Easement Inaccessible
Litigation between the parties first erupted in 2011 after heavy rainfall left the easement inaccessible due to flooding and the Schneiders were ordered to allow Lane access via another route through their property.
After flooding in 2018 caused significant damage to the new route, the Schneiders filed a complaint seeking quiet title foreclosing the easement and declaratory relief, asserting that Lane violated §845 by failing to protect the 2011 route from the known risk of future erosion and alleging that she increased the harm by allowing trucks carrying heavy equipment to drive across the property. Lane cross-complained for declaratory relief.
Trinity Superior Court Judge Eric L. Heryford found that the issues raised by the Schneiders were barred by collateral estoppel due to the 2011 court orders finding that they were obligated to provide alternative routes to Lane in the event of flooding. Heryford ordered the relocation of the easement further inland but ruled that Lane was obligated to stabilize the riverbank from further erosion at her exclusive cost.
Acting Presiding Justice Harry E. Hull Jr. authored the opinion reversing the judgment only “to the extent it obligated Lane to stabilize the riverbank under section 845.” Justices Peter A. Krause and Shama Hakim Mesiwala joined in the opinion.
Commonsense Meaning
Hull said “[w]e begin with the text, giving it a plain and commonsense meaning, construing words in their broader statutory context and, where possible, harmonizing provisions concerning the same subject.”
Applying those principles, he wrote:
“We first define the statutory phrase ‘maintain it in repair.’ To us, the phrase’s commonsense meaning is to keep up and preserve the easement in good and sound condition. To ‘maintain’ the easement in good and sound condition expresses the same meaning. Dictionaries…define the verb ‘maintain’ as ‘to keep in a state of repair, efficiency, or validity: preserve from failure or decline’….

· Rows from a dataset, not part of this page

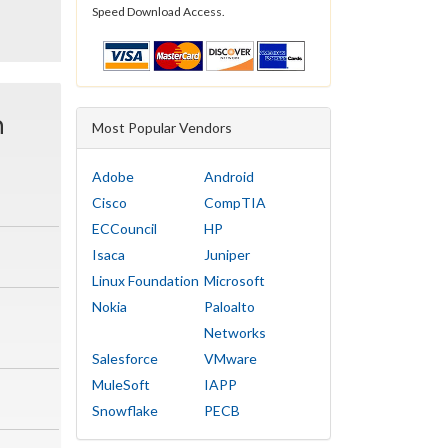
Speed Download Access.
n
Most Popular Vendors
Adobe
Android
Cisco
CompTIA
ECCouncil
HP
Isaca
Juniper
Linux Foundation
Microsoft
Nokia
Paloalto
Networks
Salesforce
VMware
MuleSoft
IAPP
Snowflake
PECB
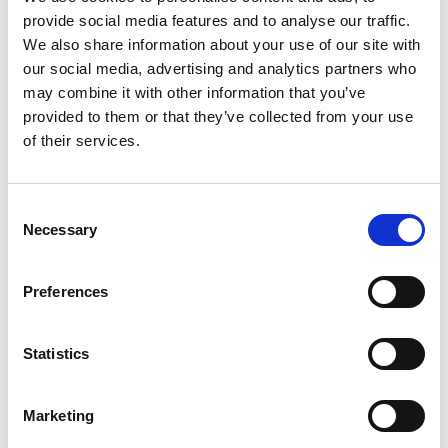
provide social media features and to analyse our traffic.
+
We also share information about your use of our site with
our social media, advertising and analytics partners who
Add
may combine it with other information that you’ve
Substitution
provided to them or that they’ve collected from your use
to
of their services.
Best comparable
Cart
Add Notes
Consent
Necessary
Selection
SKU/UPC: 00015000012151
Preferences
Description
Nutrition
Ingredients
Statistics
Directions
Marketing
Gerber Ham and Gravy baby food purees are a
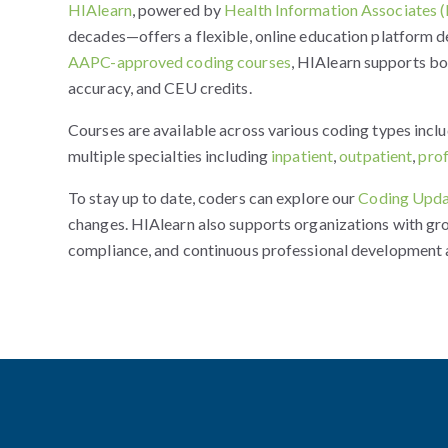
HIAlearn
, powered by
Health Information Associates 
decades—offers a flexible, online education platform d
AAPC-approved coding courses
, HIAlearn supports b
accuracy, and CEU credits.
Courses are available across various coding types incl
multiple specialties including
inpatient
,
outpatient
,
pro
To stay up to date, coders can explore our
Coding Upda
changes. HIAlearn also supports organizations with gr
compliance, and continuous professional development 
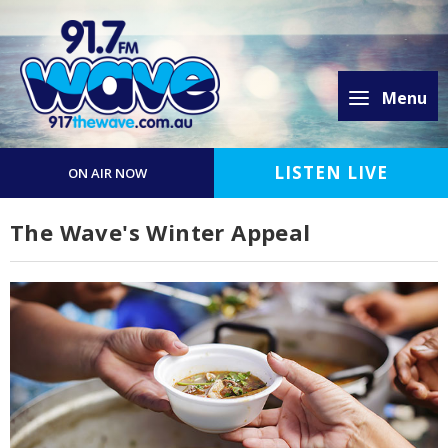
Menu
LISTEN LIVE
ON AIR NOW
The Wave's Winter Appeal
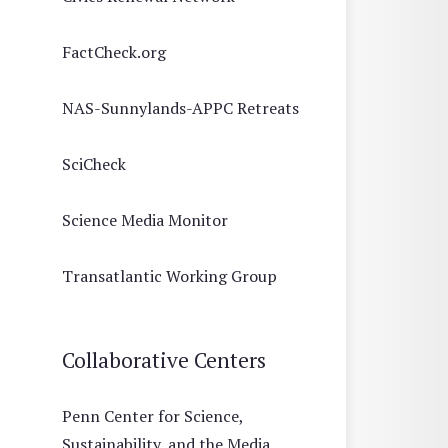
FactCheck.org
NAS-Sunnylands-APPC Retreats
SciCheck
Science Media Monitor
Transatlantic Working Group
Collaborative Centers
Penn Center for Science,
Sustainability, and the Media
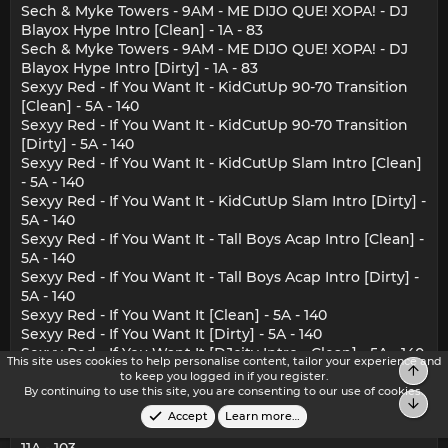
Sech & Myke Towers - 9AM - ME DIJO QUE! XOPA! - DJ
Blayox Hype Intro [Clean] - 1A - 83
Sech & Myke Towers - 9AM - ME DIJO QUE! XOPA! - DJ
Blayox Hype Intro [Dirty] - 1A - 83
Sexyy Red - If You Want It - KidCutUp 90-70 Transition
[Clean] - 5A - 140
Sexyy Red - If You Want It - KidCutUp 90-70 Transition
[Dirty] - 5A - 140
Sexyy Red - If You Want It - KidCutUp Slam Intro [Clean]
- 5A - 140
Sexyy Red - If You Want It - KidCutUp Slam Intro [Dirty] -
5A - 140
Sexyy Red - If You Want It - Tall Boys Acap Intro [Clean] -
5A - 140
Sexyy Red - If You Want It - Tall Boys Acap Intro [Dirty] -
5A - 140
Sexyy Red - If You Want It [Clean] - 5A - 140
Sexyy Red - If You Want It [Dirty] - 5A - 140
Sexyy Red - If You Want It [DJcity Intro - Clean] - 5A - 140
This site uses cookies to help personalise content, tailor your experience and
Top
Sexyy Red - If You Want It [DJcity Intro - Dirty] - 5A - 140
to keep you logged in if you register.
SINAKA & King Savagge - SECRETO A VOCES - BROSS
By continuing to use this site, you are consenting to our use of cookies.
Bot
Club Edit [Clean] - 11A - 103
Accept
Learn more…
SINAKA & King Savagge - SECRETO A VOCES [Clean] -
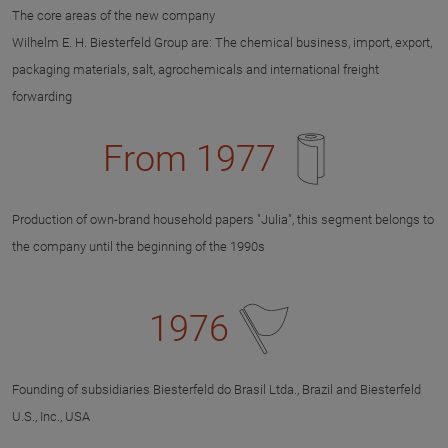
The core areas of the new company
Wilhelm E. H. Biesterfeld Group are: The chemical business, import, export,
packaging materials, salt, agrochemicals and international freight
forwarding
From 1977
Production of own-brand household papers "Julia", this segment belongs to
the company until the beginning of the 1990s
1976
Founding of subsidiaries Biesterfeld do Brasil Ltda., Brazil and Biesterfeld
U.S., Inc., USA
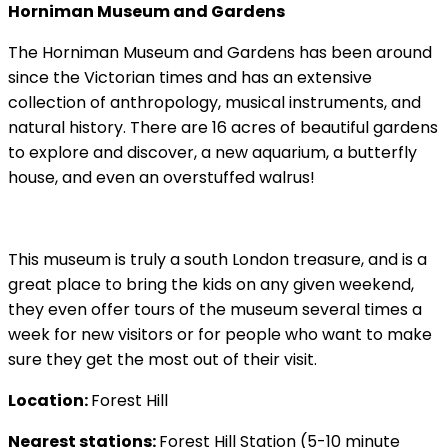
Horniman Museum and Gardens
The Horniman Museum and Gardens has been around
since the Victorian times and has an extensive
collection of anthropology, musical instruments, and
natural history. There are 16 acres of beautiful gardens
to explore and discover, a new aquarium, a butterfly
house, and even an overstuffed walrus!
This museum is truly a south London treasure, and is a
great place to bring the kids on any given weekend,
they even offer tours of the museum several times a
week for new visitors or for people who want to make
sure they get the most out of their visit.
Location:
Forest Hill
Nearest stations:
Forest Hill Station (5-10 minute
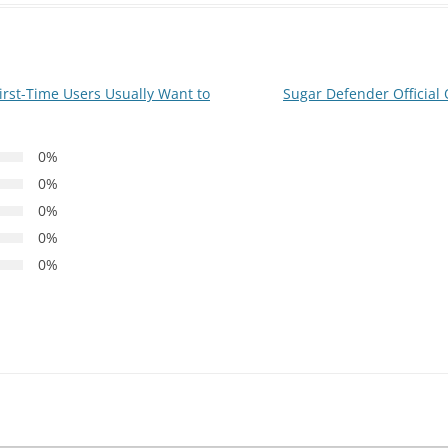
irst-Time Users Usually Want to
Sugar Defender Official
0%
0%
0%
0%
0%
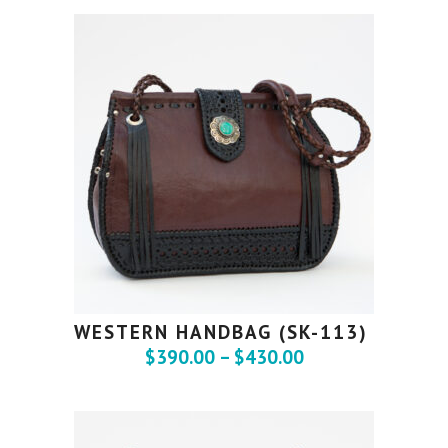
WESTERN HANDBAG (SK-113)
$
390.00
–
$
430.00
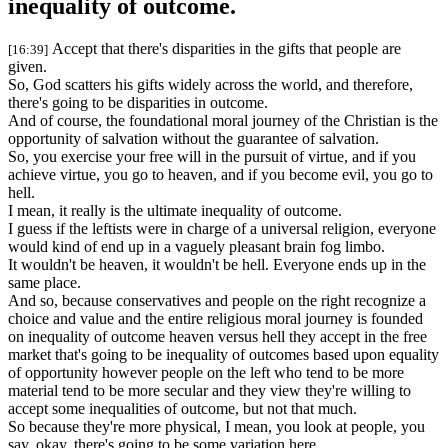
inequality of outcome.
Accept that there's disparities in the gifts that people are
[16:39]
given.
So, God scatters his gifts widely across the world, and therefore,
there's going to be disparities in outcome.
And of course, the foundational moral journey of the Christian is the
opportunity of salvation without the guarantee of salvation.
So, you exercise your free will in the pursuit of virtue, and if you
achieve virtue, you go to heaven, and if you become evil, you go to
hell.
I mean, it really is the ultimate inequality of outcome.
I guess if the leftists were in charge of a universal religion, everyone
would kind of end up in a vaguely pleasant brain fog limbo.
It wouldn't be heaven, it wouldn't be hell. Everyone ends up in the
same place.
And so, because conservatives and people on the right recognize a
choice and value and the entire religious moral journey is founded
on inequality of outcome heaven versus hell they accept in the free
market that's going to be inequality of outcomes based upon equality
of opportunity however people on the left who tend to be more
material tend to be more secular and they view they're willing to
accept some inequalities of outcome, but not that much.
So because they're more physical, I mean, you look at people, you
say, okay, there's going to be some variation here.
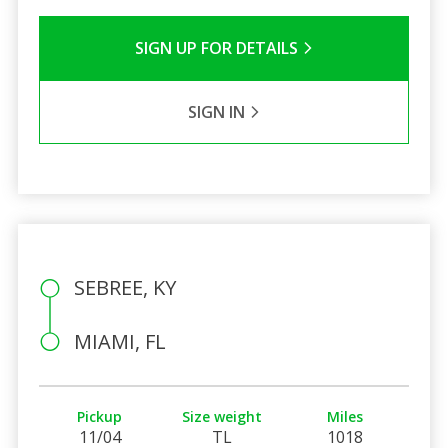
SIGN UP FOR DETAILS
SIGN IN
SEBREE, KY
MIAMI, FL
Pickup
Size weight
Miles
11/04
TL
1018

“Dictionaries define the word ‘repair’ when used as a noun, such as ‘in repair’ in section 845, as a ‘relative condition with respect to soundness or need of repairing…the state of being in good or sound condition….’ Our interpretation of ‘maintain it in repair’ as meaning to maintain or keep up and preserve the easement in good and sound condition accords with these definitions.”
The jurist said “[t]his interpretation of the phrase is also consistent with section 845’s broader statutory context,” pointing out that the surrounding sections distinguish between construction and maintenance. He added:
“Because our commonsense and contextual reading of the phrase ‘maintain it in repair’ is not ambiguous, we need not refer to other interpretative aids. Nor does this interpretation lead to absurd or unintended results.”
The case is Schneider v. Lane, C097818.